When Carl Grant awoke from emergency surgery and couldn’t move, he apologized to family gathered around his hospital bed.
In the fog of dementia, the U.S. Marine Corps veteran thought he’d been paralyzed in the Vietnam War. The truth: It was February 2020, he was 68, and a police officer had wrecked the spinal cord in his neck by slamming him onto an emergency room floor.
Grant’s family decided not to correct him. He was already confused enough.
“We left it like that, we didn’t know how he’d react,” his sister, Kathy Jenkins, recalled.

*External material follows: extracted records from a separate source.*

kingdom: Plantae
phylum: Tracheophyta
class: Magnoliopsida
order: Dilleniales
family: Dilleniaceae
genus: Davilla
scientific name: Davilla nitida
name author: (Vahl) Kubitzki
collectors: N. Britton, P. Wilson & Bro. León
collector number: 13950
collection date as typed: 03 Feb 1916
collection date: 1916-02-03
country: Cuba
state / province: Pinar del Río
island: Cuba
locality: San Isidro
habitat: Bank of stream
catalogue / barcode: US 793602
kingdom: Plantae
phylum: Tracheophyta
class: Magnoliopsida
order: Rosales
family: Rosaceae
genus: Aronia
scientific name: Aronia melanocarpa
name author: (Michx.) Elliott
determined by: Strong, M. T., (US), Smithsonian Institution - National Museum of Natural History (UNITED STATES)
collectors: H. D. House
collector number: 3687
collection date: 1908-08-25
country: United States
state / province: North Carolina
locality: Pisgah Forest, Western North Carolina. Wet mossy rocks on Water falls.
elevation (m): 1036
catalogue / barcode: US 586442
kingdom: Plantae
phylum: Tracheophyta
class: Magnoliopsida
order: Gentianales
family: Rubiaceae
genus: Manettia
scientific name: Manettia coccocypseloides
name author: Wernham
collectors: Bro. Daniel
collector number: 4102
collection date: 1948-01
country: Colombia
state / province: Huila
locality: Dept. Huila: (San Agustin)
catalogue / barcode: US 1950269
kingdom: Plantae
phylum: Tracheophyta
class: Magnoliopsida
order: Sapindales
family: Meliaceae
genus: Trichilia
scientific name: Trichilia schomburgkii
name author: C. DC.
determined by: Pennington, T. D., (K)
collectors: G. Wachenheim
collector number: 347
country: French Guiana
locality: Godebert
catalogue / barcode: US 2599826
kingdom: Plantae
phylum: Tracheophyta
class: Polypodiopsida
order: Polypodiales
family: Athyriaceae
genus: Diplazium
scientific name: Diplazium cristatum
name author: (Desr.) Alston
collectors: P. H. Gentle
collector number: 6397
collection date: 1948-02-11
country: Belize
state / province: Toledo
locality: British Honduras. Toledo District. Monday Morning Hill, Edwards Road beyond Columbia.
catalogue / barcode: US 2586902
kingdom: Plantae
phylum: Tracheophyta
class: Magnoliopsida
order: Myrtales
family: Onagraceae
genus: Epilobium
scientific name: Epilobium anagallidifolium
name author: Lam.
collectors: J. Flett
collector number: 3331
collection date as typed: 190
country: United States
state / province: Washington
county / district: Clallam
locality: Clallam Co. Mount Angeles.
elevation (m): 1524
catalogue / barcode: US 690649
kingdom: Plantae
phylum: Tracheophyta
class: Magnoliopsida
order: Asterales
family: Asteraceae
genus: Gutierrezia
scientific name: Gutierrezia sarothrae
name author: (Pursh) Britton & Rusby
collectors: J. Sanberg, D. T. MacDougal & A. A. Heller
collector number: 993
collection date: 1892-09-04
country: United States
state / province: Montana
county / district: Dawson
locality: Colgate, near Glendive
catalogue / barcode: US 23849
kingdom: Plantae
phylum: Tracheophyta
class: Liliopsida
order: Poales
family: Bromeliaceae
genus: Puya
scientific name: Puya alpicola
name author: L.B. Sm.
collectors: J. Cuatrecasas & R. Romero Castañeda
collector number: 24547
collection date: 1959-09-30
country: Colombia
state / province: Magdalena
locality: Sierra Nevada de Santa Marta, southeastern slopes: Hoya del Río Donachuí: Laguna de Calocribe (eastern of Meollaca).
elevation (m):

The story of how Grant ended up paralyzed began that Super Bowl Sunday, when Grant drove off from his Georgia home to shop for groceries.
It was to be a quick trip, so he left his cellphone at home and the heater on. Along the way, Grant became disoriented and turned his Kia Optima onto I-20, driving west into the fading light.
More than two hours later, he was in Birmingham, Alabama, using his keys in the dark to try to unlock the door to a stranger’s house. It was a one-story brick home, just like his.
The owner called 911. Grant assured responding officers that this was his home. They handcuffed Grant, but realized he wasn’t a burglar — he truly thought he lived there. One officer recognized signs of dementia. Back at the precinct, a sergeant would tell officers they should have called medics for an evaluation and notified a supervisor. Instead, police told Grant to move along.